The destinies of Queensland’s regional economies depend largely on decisions taken in Brisbane, Sydney and Melbourne.  In his latest Weekly Economic Update*, the Queensland Shadow Treasurer Tim Nicholls MP has presented some interesting figures on the regional breakdown of the $3.2 billion in payroll tax paid to the Queensland Government in 2009-10, according to the location of the head office lodging the payroll tax return:

  • Brisbane                               $1,681 million (i.e. $1.681 billion)
  • Outside of Qld                     $1,069 million (i.e. $1.069 billion)
  • Gold Coast                               $126 million
  • Northern                                    $58 million
  • Mackay                                       $55 million
  • Darling Downs                          $51 million
  • Fitzroy                                        $49 million
  • Sunshine Coast                          $46 million
  • Far North                                   $41 million
  • Wide Bay-Burnett                     $31 million
  • North West                                $27 million
  • Other Qld regions                      $9 million

So 52% of payroll tax revenue is paid by employers (incl. government agencies) with headquarters in Brisbane and 33% is paid by firms (and it’s likely Commonwealth Government departments) with head offices outside of Queensland.  This means the Queensland Government receives only 15% of total payroll tax from employers with headquarters (or their sole premises, of course) in Queensland’s regions outside of Brisbane – regions in which 55% of the State’s population lives.

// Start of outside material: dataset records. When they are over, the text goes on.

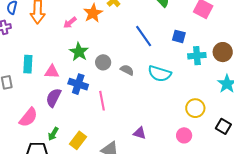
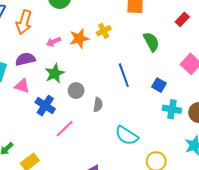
gray semicircle: (127, 70) -> (98, 105), turned 56
cyan semicircle: (160, 74) -> (127, 136), moved
purple semicircle: (53, 98) -> (25, 59), moved, turned 36
pink line: (102, 101) -> (65, 129), turned 42

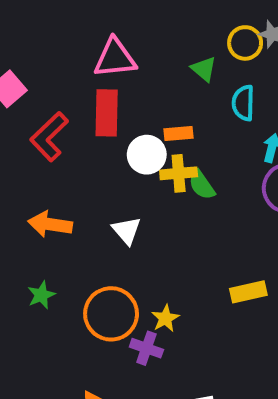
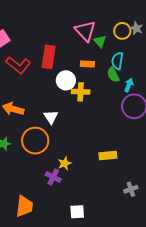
pink triangle: (115, 58) -> (85, 31), moved, turned 45
orange rectangle: (178, 133) -> (87, 64), moved
red L-shape: (49, 137) -> (18, 65), turned -105
green semicircle: (202, 185) -> (113, 75), moved
orange circle: (111, 314) -> (35, 141), moved

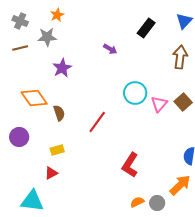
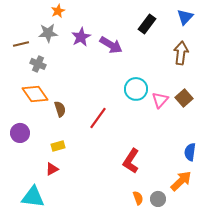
gray cross: (20, 21) -> (38, 64), moved
purple arrow: (110, 49) -> (111, 45), size x1.6
purple star: (62, 68) -> (81, 37), moved
orange semicircle: (137, 202) -> (138, 198), turned 96

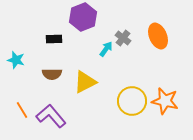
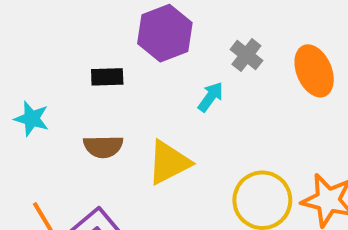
gray cross: (123, 38) -> (246, 55), moved

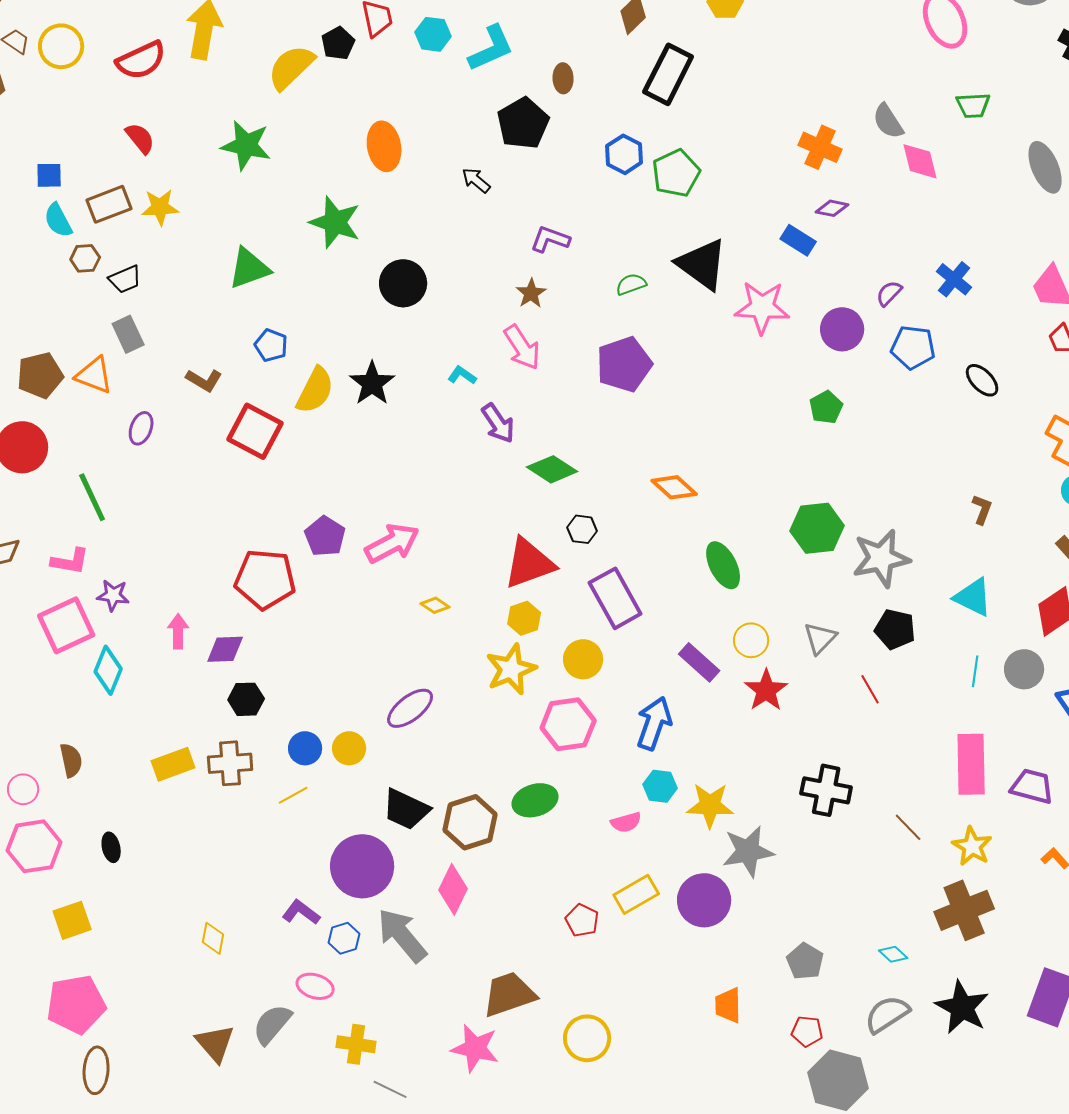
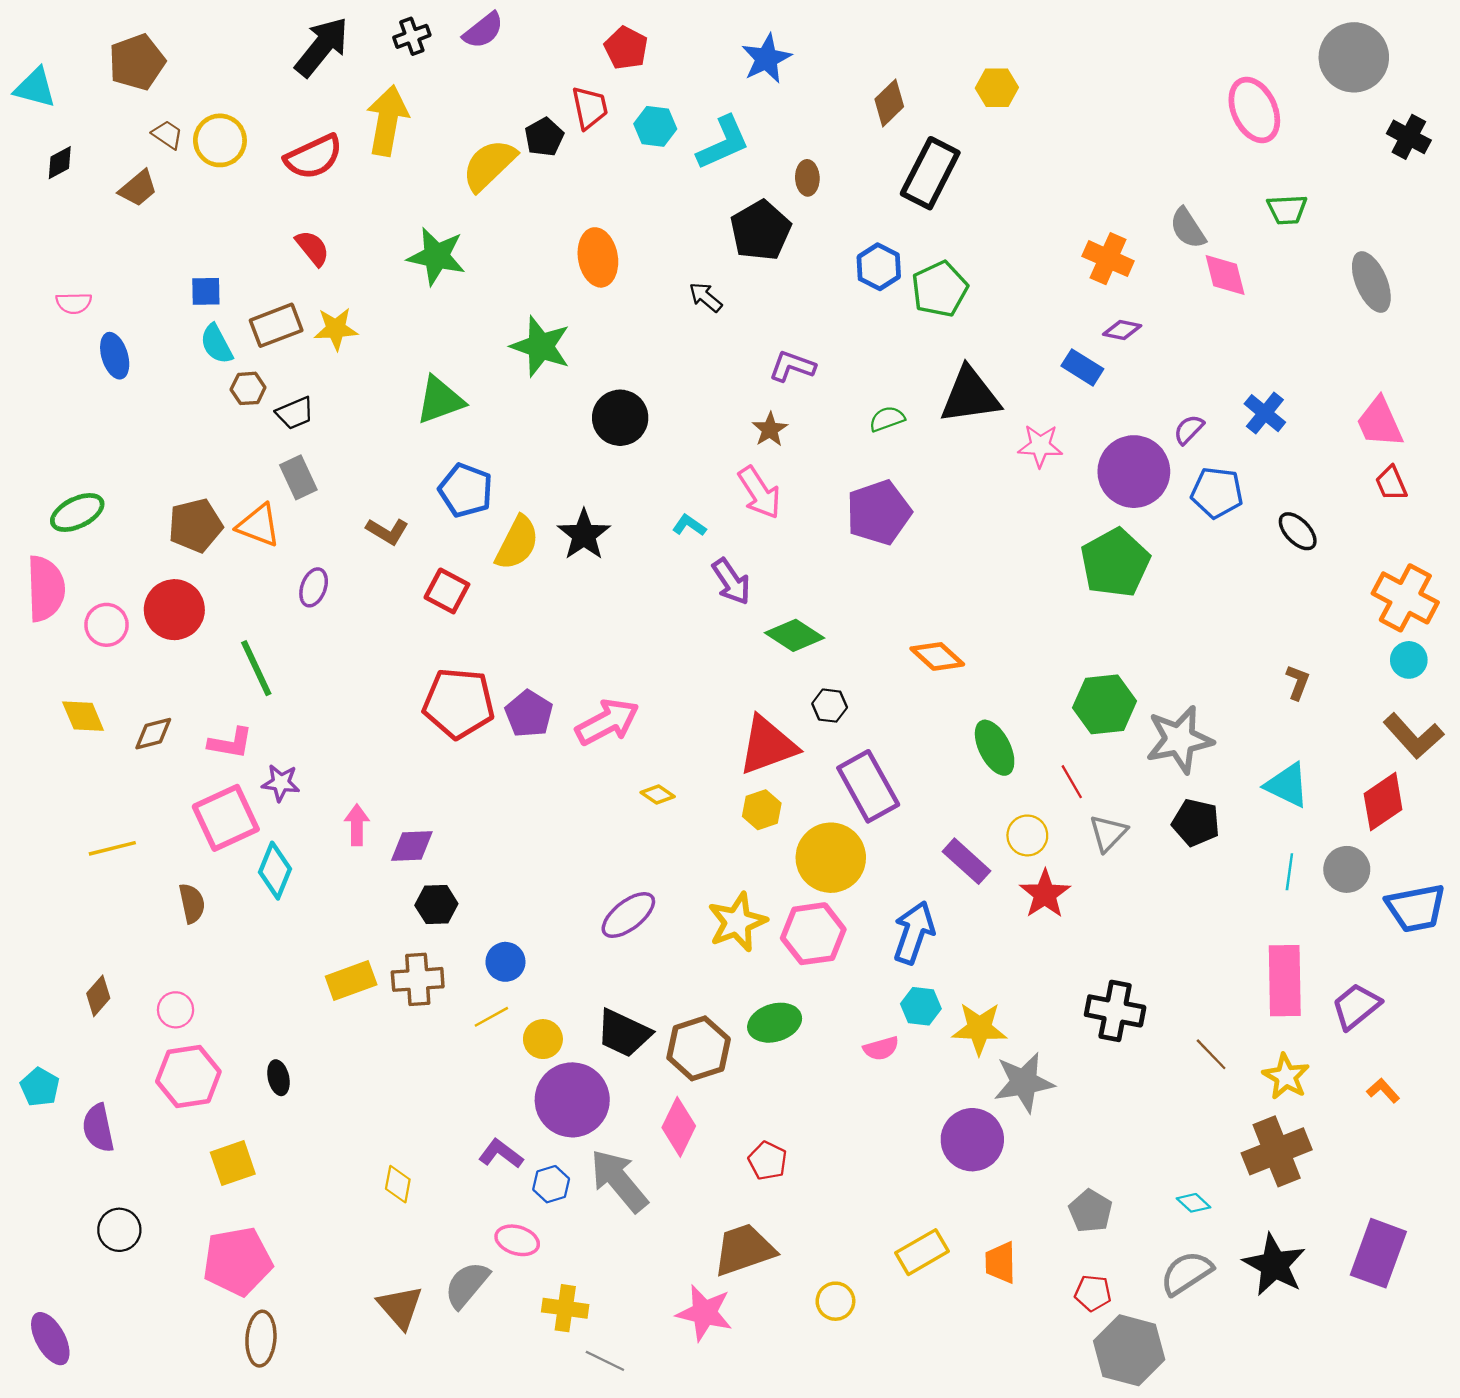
black triangle: (702, 264) -> (970, 395), turned -44
pink star: (762, 307) -> (1040, 446), size x0.7
purple circle: (842, 329) -> (1134, 472), size x1.4
blue pentagon: (271, 345) -> (466, 490), size x1.4
green pentagon: (826, 407) -> (1115, 563), size x1.8
red square: (255, 431) -> (447, 591), size x0.7
red pentagon: (265, 579) -> (459, 703), moved
yellow circle: (583, 659) -> (831, 858), size x1.5
yellow star: (511, 669) -> (737, 922), moved
red line: (870, 689) -> (1072, 782), moved
yellow circle: (349, 748) -> (543, 1039), moved
brown semicircle: (71, 760) -> (192, 903), moved
purple trapezoid: (1032, 786) -> (1356, 1006), turned -54
yellow rectangle: (636, 894) -> (922, 1252), moved
red pentagon: (582, 920) -> (768, 1161), moved
yellow circle: (587, 1038) -> (835, 1301), size x0.7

To an extent, this is unsurprising given that payroll tax only applies to employers with annual payrolls of $1 million or more – i.e. employers which because of their size are likely to have head offices in Brisbane or another Australian capital.  Still it’s good to have some idea of the degree of centralisation of our economy.

*Mr Nicholls’s Weekly Economic Update is not published on the web unfortunately but is available via email from his office.